US secures Microsoft, Google commitments for free rural hospital cyber services

Microsoft and Google will commit free and low-cost cybersecurity resources to some 2,100 rural hospitals across the U.S. as part of a White House-led initiative to bolster the healthcare sector’s cybersecurity posture.

The commitments announced by deputy national security advisor for cyber and emerging technology Anne Neuberger follow a slew of recent cyberattacks on the healthcare sector that have crippled prescription routing supply chains, snarled claims processing and forced ambulances to divert away from certain hospitals.

Microsoft will offer grants and discounts of up to 75% on security products tailored for smaller care centers, as well as larger rural hospitals already using the company’s services. It will also provide its most advanced security suite for free for one year, offer gratis cybersecurity assessments for qualified providers and provide training for hospital staff.

In parallel, Google will offer free endpoint security consulting and stand up a funding pool to assist hospitals with software migration. It will also launch a pilot program to help the hospitals develop customized security packages that address their unique infrastructure needs.

The National Security Council reached out to multiple firms to gauge interest in providing the services. Microsoft and Google “were the two that raised their hands” but the White House is hoping more will get involved, said Neuberger in a Sunday call with reporters to preview the announcement. 

Hospitals receiving the services span the country, from Maine to Texas and the Midwest. Rural hospitals, defined as being more than 35 miles from another hospital, have become a top issue for NSC because patients have to travel further to access care if they are impacted by a cyber intrusion.

“What we’re trying to do is help the most vulnerable hospitals and, frankly, the hospitals that typically have the least resources,” Neuberger said. The Biden administration is preparing to roll out minimum cybersecurity standards for hospitals but the U.S. faces a likely challenge of pushing unwanted regulations on the private sector.
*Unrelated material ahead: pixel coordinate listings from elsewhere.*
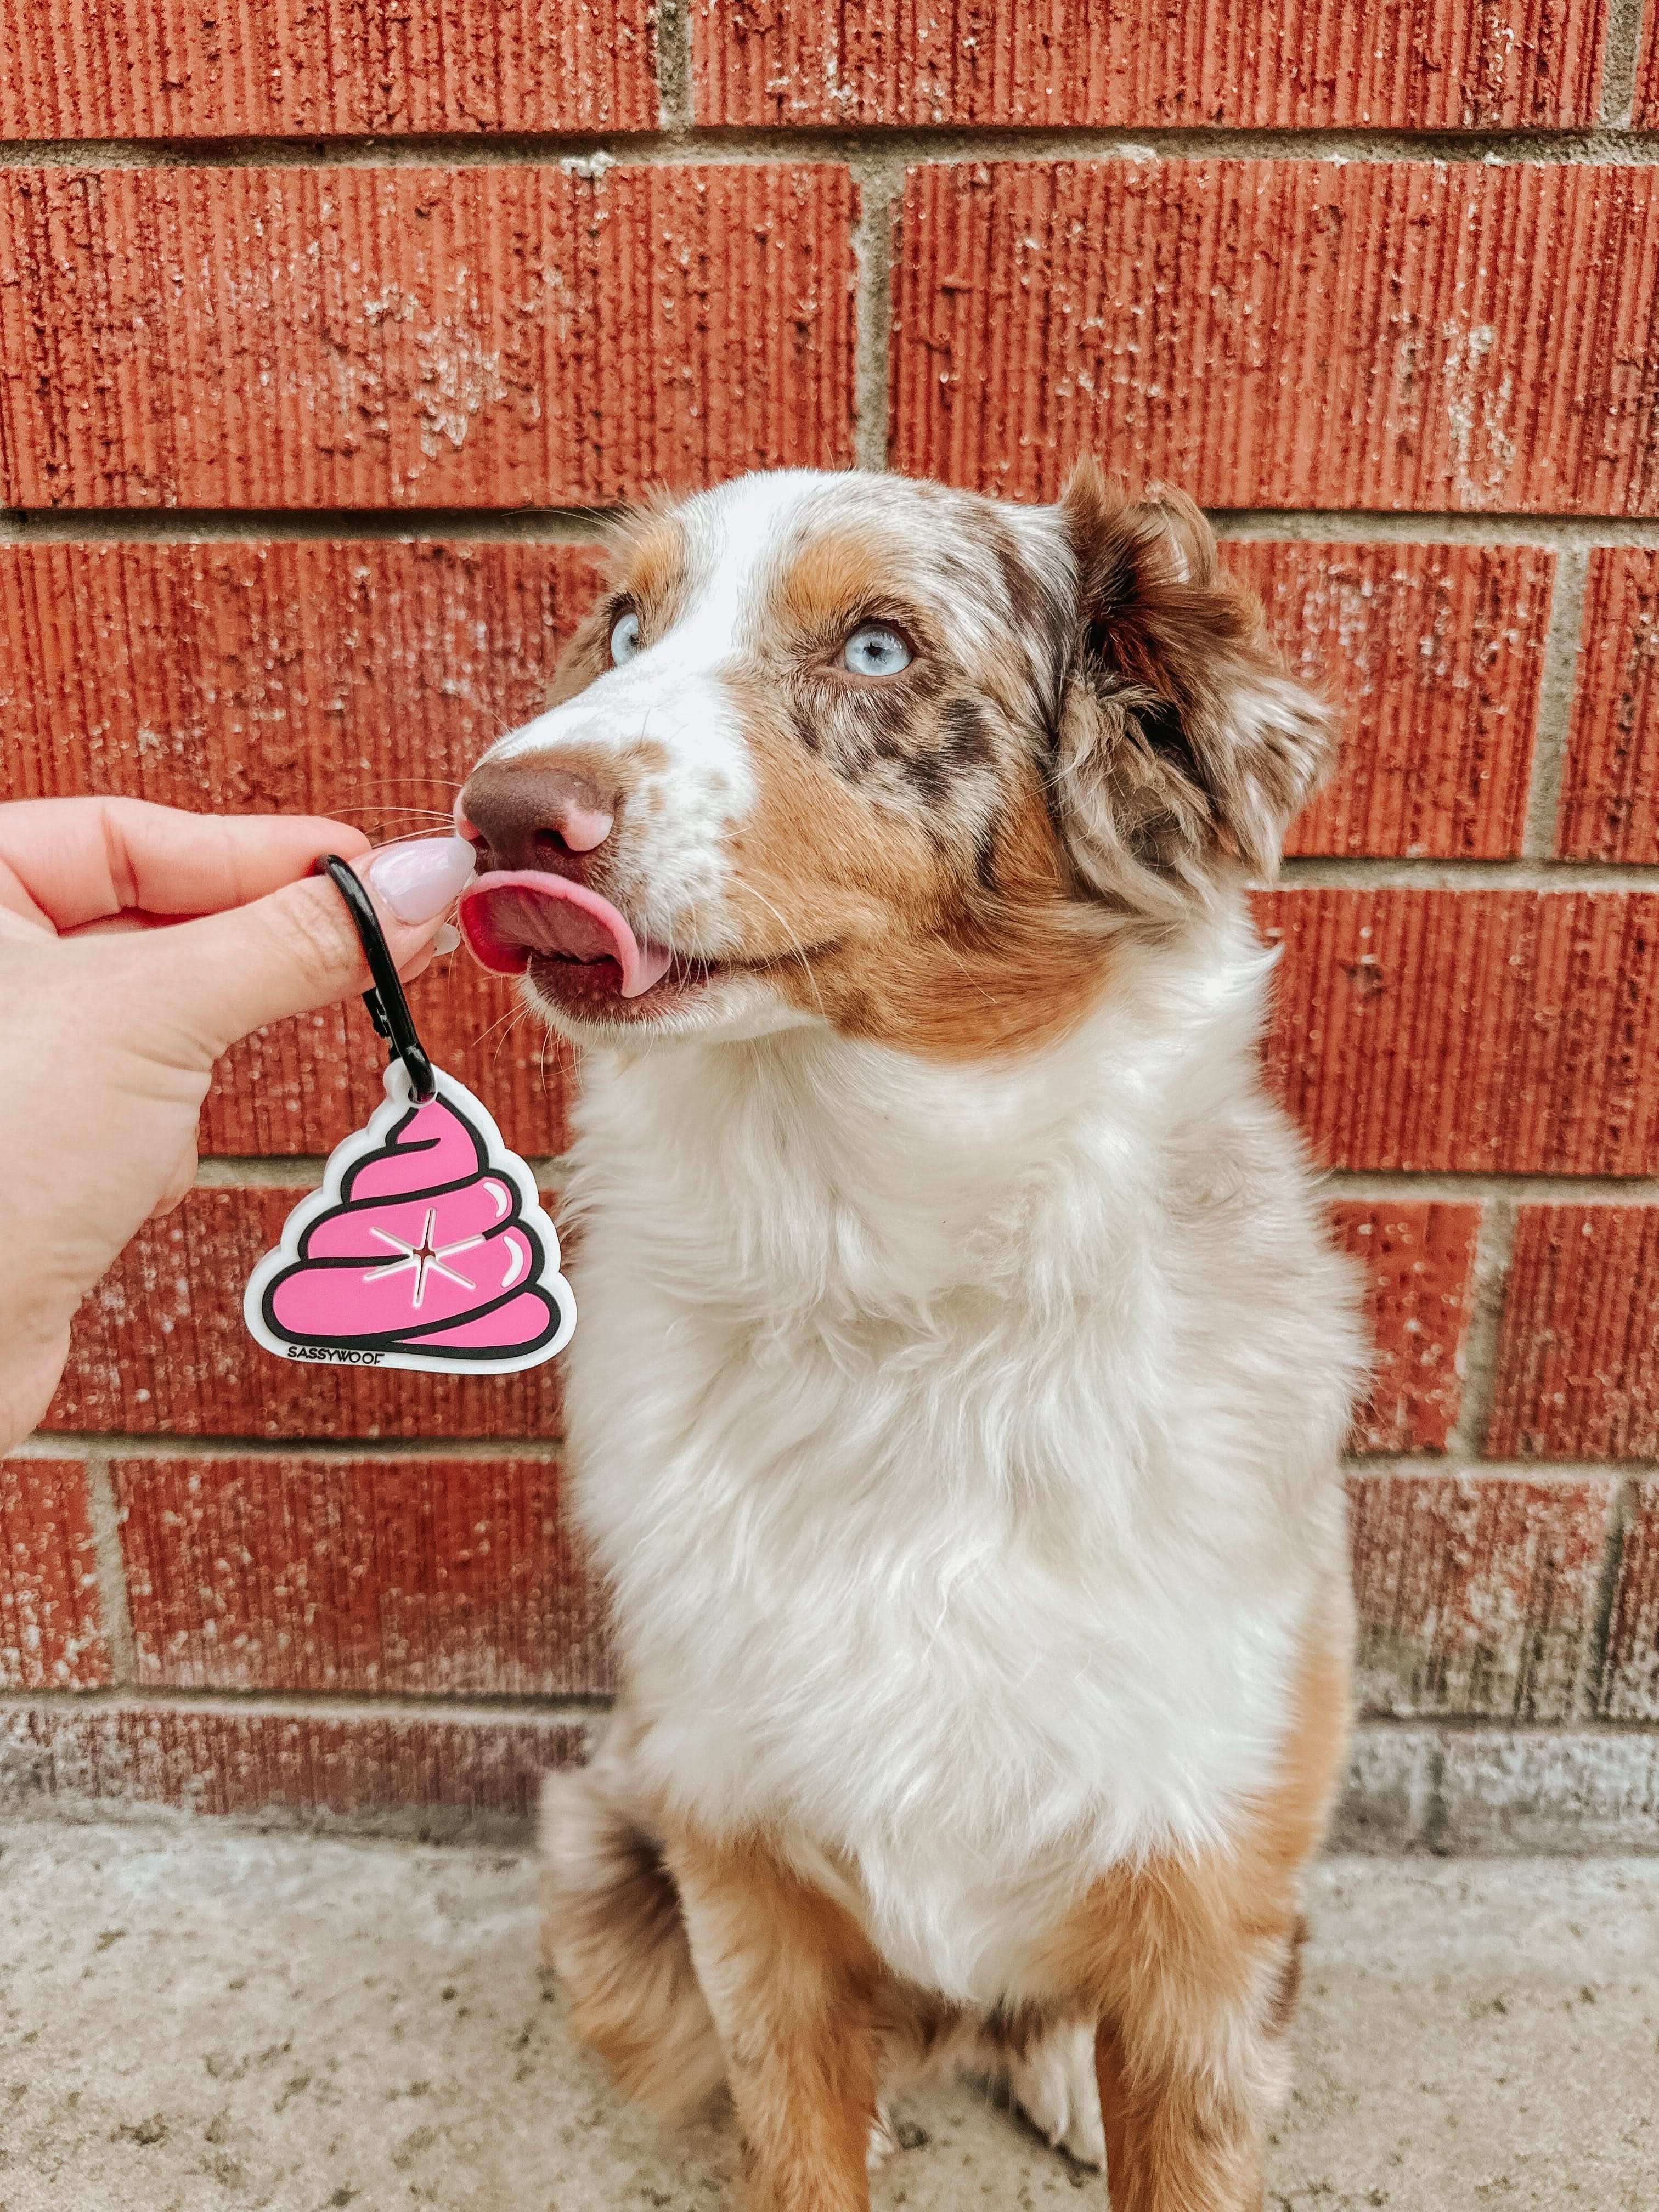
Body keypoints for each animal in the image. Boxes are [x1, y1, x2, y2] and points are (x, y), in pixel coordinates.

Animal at [454, 461, 1366, 2211]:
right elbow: (796, 2127)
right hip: (604, 1849)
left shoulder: (1216, 1891)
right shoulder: (735, 1854)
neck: (887, 1291)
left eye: (879, 646)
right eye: (625, 627)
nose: (506, 814)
“Part of the challenge for us we find is that we see people often want it both ways,” she said. “They don’t want regulation. They don’t want the government saying they need to do some key things to stay safe. But as attacks rise — without those key steps — companies are more vulnerable than they need to be.”

A February cyberattack on UnitedHealth’s Change Healthcare unit caused massive cascading impact in what was arguably the largest cyberattack on the U.S. healthcare industry to date. Some 36% of respondents to a recent American Medical Association survey experienced claim payment suspensions, while 32% said they were unable to submit claims altogether. It highlighted how a “single point of failure” can enable one cyberattack alone to cause hampering effects on a number of people.

A separate hack into Ascension’s healthcare network last month has crippled multiple hospitals’ operations over the past several weeks, forcing ambulances to divert as staff take systems offline.

Healthcare infrastructure is a treasure trove for hackers because it often contains digital repositories of sensitive patient information that, if pilfered, can be sold to other criminal cyber operatives for use in extortion or fraud schemes. 

Hackers frequently target hospitals by quietly injecting malware into their networks that holds sensitive data or essential systems hostage in exchange for a ransom payment, known as ransomware. Paying cyber ransoms is a difficult decision and hotly debated topic, as victims have to deliberate in a matter of days or hours over whether cybercriminals will keep their promise to return stolen data once payments are made out.

A February intelligence community analysis says cyberattacks against the healthcare sector skyrocketed 128% in 2023, with 258 known victims that year versus 113 in 2022.